Julián Castro, the Secretary of Housing and Urban Development (HUD) and the former mayor of San Antonio, issued a statement in strong support of Thursday’s Supreme Court decision upholding the disparate impact provision of the Fair Housing Act:
“Today is another important step in the long march toward fulfilling one of our nation’s founding ideals: equal opportunity for all Americans. The Supreme Court has made it clear that HUD can continue to use this critical tool to eliminate the unfair barriers that have deferred and derailed too many dreams. Working with our partners on the ground, we will continue to do all we can to build a housing market that treats all Americans with basic dignity and respect.”
The HUD statement also noted that the Court’s ruling recognizes more than forty years of legal precedent against housing segregation. Thursday’s 5-4 decision in support of the disparate impact provision preserves the full power of the Fair Housing Act, one of America’s landmark civil rights laws.
However, Texas leaders responded to the state’s defeat at the Supreme Court with defiance – and promises to keep fighting against housing integration. Texas Attorney General Ken Paxton issued a statement pointing out that the case has now been remanded back to the lower courts based on the Court’s decision:
“Texas stands strongly against racial discrimination, and sets policy true to the letter and spirit of the Fair Housing Act. Today’s decision places an unfair burden on landlords, lenders and developers, and will ironically lead them to make their decisions based upon consideration of race. The Administration’s interpretation of federal housing law is overreaching and misguided, and I am disappointed with the Supreme Court’s ruling. This case, however, is far from over. The Court recognized the ‘novelty’ of the plaintiff’s claims, and noted that the FHA does not prohibit actions taken for ‘legitimate objectives.’ The Texas Department of Housing and Community Affairs acted with the legitimate objective of revitalizing neighborhoods and providing affordable, fair housing when it distributed federal tax credits.”
Tim Irvine, the executive director of the Texas Department of Housing and Community Affairs (TDHCA) – the agency at the root of the Inclusive Communities Project’s original disparate impact suit – also released a statement about the state’s intention to keep resisting fair housing:
“While TDHCA would have preferred a ruling from the Supreme Court that the Fair Housing Act did not support the novel cause of action brought by the plaintiff (non-intentional race discrimination by a housing authority), we are fully prepared to return to the trial court to make our case that there has, in fact, been no actionable disparate impact discrimination by TDHCA under the clarified standards set out by the Court in their opinion. TDHCA remains committed to its mission of providing affordable housing options to low-income Texans, and as Justice Kennedy stated in the Court’s opinion in today’s ruling, “[t]his case, on remand, may be seen simply as an attempt to second-guess which of two reasonable approaches a housing authority should follow in the sound exercise of its discretion in allocating tax credits for low-income housing . . . The litigation at issue here provides an example. From the standpoint of determining advantage or disadvantage to racial minorities, it seems difficult to say as a general matter that a decision to build low-income housing in a blighted inner-city neighborhood instead of a suburb is discriminatory, or vice versa.

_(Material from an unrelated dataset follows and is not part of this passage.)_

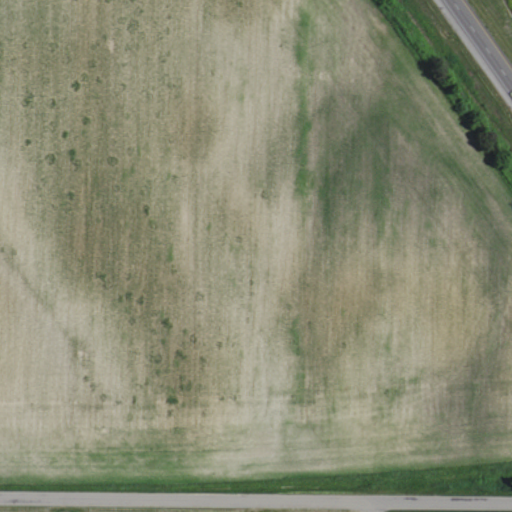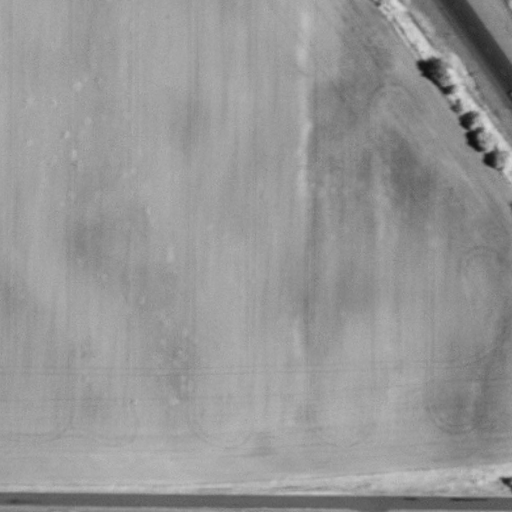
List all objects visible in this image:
road: (482, 40)
road: (255, 500)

“Mindful of today’s Supreme Court decision, TDHCA will continue to develop and refine the 2016 Qualified Allocation Plan – the rules governing the award of low income housing tax credits – in a manner that complies with the letter and spirit of the law, permits private parties to make rational, nondiscriminatory business decisions, and furthers the priorities established and re-examined by the Texas Legislature each session and approved by the Governor.”